Imagine going into a hair salon and asking for a wash, cut, and gene therapy to get rid of your gray hair. Although this may be far off in the future, researchers have shown for the first time that they can change the color of an animal’s hair through a new type of gene therapy. But the possibilities go far beyond a high-tech dye job. The new technology could lead to safer and better gene therapy techniques for treating serious human diseases, too.

In Living Color

Researchers at Jefferson Medical College in Philadelphia have used the new technique, called chimeraplasty, to make albino mice grow black hairs. Although they were able to correct a mutation in tissue cultures of albino mouse cells last year, this is the first time they have been able to obtain the same results in living animals.

"I think that this is a considerably new approach of doing gene therapy—that we are trying to correct the mutation. . . rather than supplying the entire gene," says Dr.
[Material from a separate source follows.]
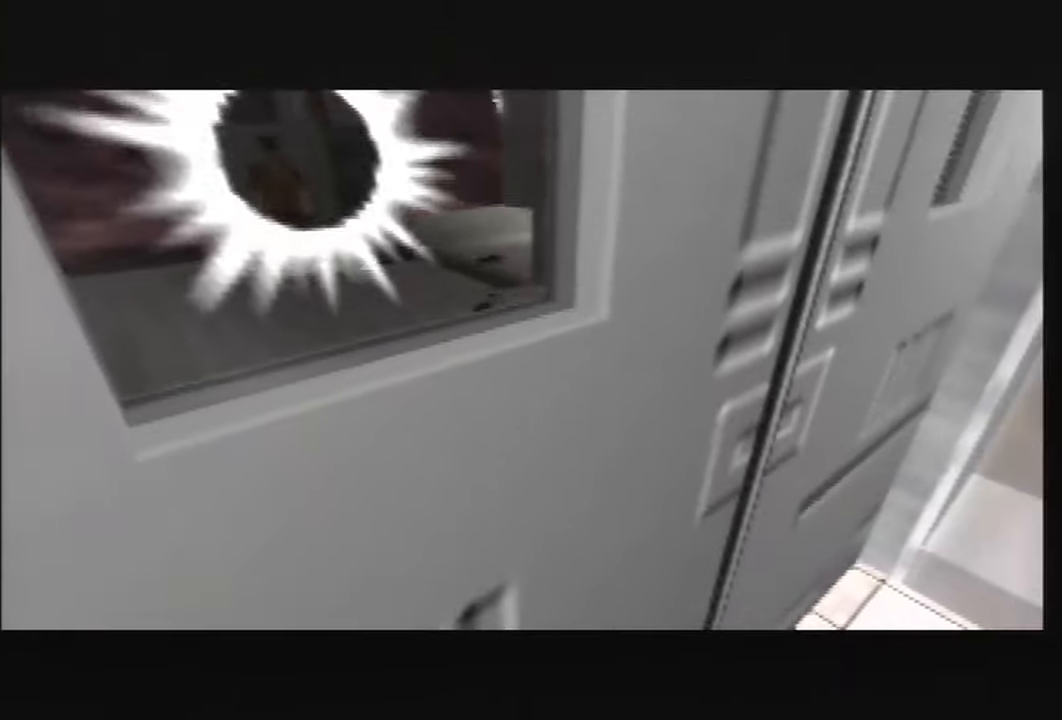
{"buttons": ["C_LEFT", "C_RIGHT", "C_UP"], "left_stick": "left", "events": [[67, "B", "down"], [200, "B", "up"], [200, "left_stick", "down-right"], [267, "left_stick", "right"], [467, "left_stick", "left"]]}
Kyonggeun Yoon, associate professor of dermatology and cutaneous biology, who participated in the research, which was reported in the journal Nature Biotechnology (Vol. 18, January 2000).

Yoon and her colleagues were able to achieve this by chemically synthesizing a small piece of genetic material—called an oligonucleotide—containing both DNA, with the corrected pigment-producing gene, and RNA, which seems to stimulate the matching of genetic sequences. This then acts as a blueprint that tells the mouse’s own gene repair mechanism how to fix the mutation.

Microscopic view of a few black hair

The RNA-DNA nucleotide was then repeatedly applied to the skin of the mice, as well as injected. Within two to three months, researchers observed black hairs. Although the number of colored hairs is so few they have to be seen under a microscope, researchers analyzed the mouse DNA and found that it had corrected the albino mutation. The effect lasted up to six months, in spite of the fact that hair grows out and is continuously renewed. Yoon said she believes the team was able to reach at least some epidermal stem cells—which give rise to other skin cells, such as pigment-producing ones—because the pigmentation lasted more than one hair cycle.

What The Future Holds

Unlike other gene altering techniques, chimeraplasty doesn’t use a virus to carry the new gene into the body. Using viruses presents some risk, since they can provoke an immune reaction. So this technique may prove to be a safer form of treatment, according to Yoon.

Epidermolysis bullosa.
image: DebRA

But what conditions it should be used to treat is a controversial topic. Yoon says there has been too much hype about using the technique for cosmetic conditions, such as gray hair or hair loss. She cautions against using gene therapy when it’s not necessary and points out that the technique still has quite a way to go in terms of effectiveness. Her hope is that it will eventually be used to treat life-threatening skin cancers and painful, disfiguring skin-blistering diseases like epidermolysis bullosa.

"For dermatological applications, if we can improve the efficacy of this and. . . if it can help some people with serious diseases where there is no current cure, I think that’s quite worthwhile to do it," she says.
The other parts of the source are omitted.